The XPS file format created by Microsoft XPS Writer print driver can be printed from WPF, using the ReachFramework.dll included in .NET. By using WPF for printing instead of GDI, it's possible to embed an XPS document page into a larger print document.
The downside is, WPF printing works quite a bit different, so all the support code that directly uses stuff in the Sytem.Drawing namespace has to be re-written.

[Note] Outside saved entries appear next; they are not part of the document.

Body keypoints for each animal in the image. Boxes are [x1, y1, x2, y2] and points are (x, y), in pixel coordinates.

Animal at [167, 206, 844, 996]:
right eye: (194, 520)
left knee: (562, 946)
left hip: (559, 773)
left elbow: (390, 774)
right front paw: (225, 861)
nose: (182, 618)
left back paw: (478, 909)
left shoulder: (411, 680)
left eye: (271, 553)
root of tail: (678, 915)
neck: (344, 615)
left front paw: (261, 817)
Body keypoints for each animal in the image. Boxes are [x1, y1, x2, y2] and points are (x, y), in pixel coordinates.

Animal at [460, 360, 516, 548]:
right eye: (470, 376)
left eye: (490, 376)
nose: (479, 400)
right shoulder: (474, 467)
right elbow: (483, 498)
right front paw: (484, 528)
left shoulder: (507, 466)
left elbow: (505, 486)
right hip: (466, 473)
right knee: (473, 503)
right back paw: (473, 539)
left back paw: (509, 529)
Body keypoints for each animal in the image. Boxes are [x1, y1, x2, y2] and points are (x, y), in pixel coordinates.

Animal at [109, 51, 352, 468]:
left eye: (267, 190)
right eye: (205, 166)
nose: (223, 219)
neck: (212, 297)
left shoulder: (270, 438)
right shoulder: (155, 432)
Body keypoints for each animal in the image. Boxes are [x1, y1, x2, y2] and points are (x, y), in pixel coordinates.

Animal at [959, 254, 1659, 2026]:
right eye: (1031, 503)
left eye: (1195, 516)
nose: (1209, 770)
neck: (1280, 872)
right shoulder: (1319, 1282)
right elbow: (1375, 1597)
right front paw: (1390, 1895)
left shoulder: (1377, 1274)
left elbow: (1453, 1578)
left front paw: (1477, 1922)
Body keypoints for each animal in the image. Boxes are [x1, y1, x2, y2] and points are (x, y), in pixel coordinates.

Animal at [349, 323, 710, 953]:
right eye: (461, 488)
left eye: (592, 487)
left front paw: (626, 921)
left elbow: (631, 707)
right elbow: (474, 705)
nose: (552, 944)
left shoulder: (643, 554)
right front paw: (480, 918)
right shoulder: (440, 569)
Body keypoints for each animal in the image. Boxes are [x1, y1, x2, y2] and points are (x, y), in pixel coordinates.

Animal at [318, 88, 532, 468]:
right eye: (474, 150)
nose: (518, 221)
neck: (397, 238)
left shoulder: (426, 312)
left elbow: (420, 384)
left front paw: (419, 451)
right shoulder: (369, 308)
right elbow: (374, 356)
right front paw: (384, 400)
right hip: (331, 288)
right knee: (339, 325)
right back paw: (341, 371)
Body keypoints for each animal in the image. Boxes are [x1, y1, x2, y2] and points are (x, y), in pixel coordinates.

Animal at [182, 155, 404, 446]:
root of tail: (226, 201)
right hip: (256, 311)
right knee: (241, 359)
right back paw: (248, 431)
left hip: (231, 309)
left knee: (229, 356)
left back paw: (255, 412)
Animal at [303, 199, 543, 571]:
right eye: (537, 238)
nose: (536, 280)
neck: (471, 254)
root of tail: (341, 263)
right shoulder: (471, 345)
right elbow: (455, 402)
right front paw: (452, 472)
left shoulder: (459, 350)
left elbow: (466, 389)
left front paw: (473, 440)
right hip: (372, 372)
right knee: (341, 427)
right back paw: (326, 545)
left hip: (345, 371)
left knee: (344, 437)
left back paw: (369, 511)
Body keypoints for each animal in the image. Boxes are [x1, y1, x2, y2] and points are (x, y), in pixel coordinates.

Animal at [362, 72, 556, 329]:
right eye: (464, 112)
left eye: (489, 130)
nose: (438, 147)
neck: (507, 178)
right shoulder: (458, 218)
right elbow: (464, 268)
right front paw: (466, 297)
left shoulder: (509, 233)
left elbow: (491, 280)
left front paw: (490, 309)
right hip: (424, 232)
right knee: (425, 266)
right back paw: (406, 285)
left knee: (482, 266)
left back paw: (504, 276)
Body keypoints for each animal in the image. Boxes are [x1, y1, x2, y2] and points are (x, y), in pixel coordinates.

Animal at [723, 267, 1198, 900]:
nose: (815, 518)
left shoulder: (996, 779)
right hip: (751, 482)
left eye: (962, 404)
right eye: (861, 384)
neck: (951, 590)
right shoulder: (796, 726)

Here's the basic outline of how to embed the XPS document:
Open the document:
XpsDocument xpsDoc = new XpsDocument(filename, System.IO.FileAccess.Read);
var document = xpsDoc.GetFixedDocumentSequence().DocumentPaginator;
// pass the document into a custom DocumentPaginator that will decide
// what order to print the pages:
var mypaginator = new myDocumentPaginator(new DocumentPaginator[] { document });
// pass the paginator into PrintDialog.PrintDocument() to do the actual printing:
new PrintDialog().PrintDocument(mypaginator, "printjobname");
Then create a descendant of DocumentPaginator, that will do your actual printing. Override the abstract methods, in particular the GetPage should return DocumentPages in the correct order. Here's my proof of concept code that demonstrates how to append custom content to a list of Xps documents:
public override DocumentPage GetPage(int pageNumber)
{
for (int i = 0; i < children.Count; i++)
{
if (pageNumber >= pageCounts[i])
pageNumber -= pageCounts[i];
else
return FixFixedPage(children[i].GetPage(pageNumber));
}
if (pageNumber < PageCount)
{
DrawingVisual dv = new DrawingVisual();
var dc = dv.Drawing.Append();
dc = dv.RenderOpen();
DoRender(pageNumber, dc); // some method to render stuff to the DrawingContext
dc.Close();
return new DocumentPage(dv);
}
return null;
}
When trying to print to another XPS document, it gives an exception "FixedPage cannot contain another FixedPage", and a post by H.Alipourian demonstrates how to fix it: http://social.msdn.microsoft.com/Forums/da/wpf/thread/841e804b-9130-4476-8709-0d2854c11582
private DocumentPage FixFixedPage(DocumentPage page)
{
if (!(page.Visual is FixedPage))
return page;
// Create a new ContainerVisual as a new parent for page children
var cv = new ContainerVisual();
foreach (var child in ((FixedPage)page.Visual).Children)
{
// Make a shallow clone of the child using reflection
var childClone = (UIElement)child.GetType().GetMethod(
"MemberwiseClone", BindingFlags.Instance | BindingFlags.NonPublic
).Invoke(child, null);
// Setting the parent of the cloned child to the created ContainerVisual
// by using Reflection.
// WARNING: If we use Add and Remove methods on the FixedPage.Children,
// for some reason it will throw an exception concerning event handlers
// after the printing job has finished.
var parentField = childClone.GetType().GetField(
"_parent", BindingFlags.Instance | BindingFlags.NonPublic);
if (parentField != null)
{
parentField.SetValue(childClone, null);
cv.Children.Add(childClone);
}
}
return new DocumentPage(cv, page.Size, page.BleedBox, page.ContentBox);
}
Sorry that it's not exactly compiling code, I just wanted to provide an overview of the pieces of code necessary to make it work to give other people a head start on all the disparate pieces that need to come together to make it work. Trying to create a more generalized solution would be much more complex than the scope of this answer.
While not open source and not .NET native (Delphi based I believe, but offers a precompiled .NET library), Quick PDF can render a PDF to an EMF file which you could load into your Graphics object.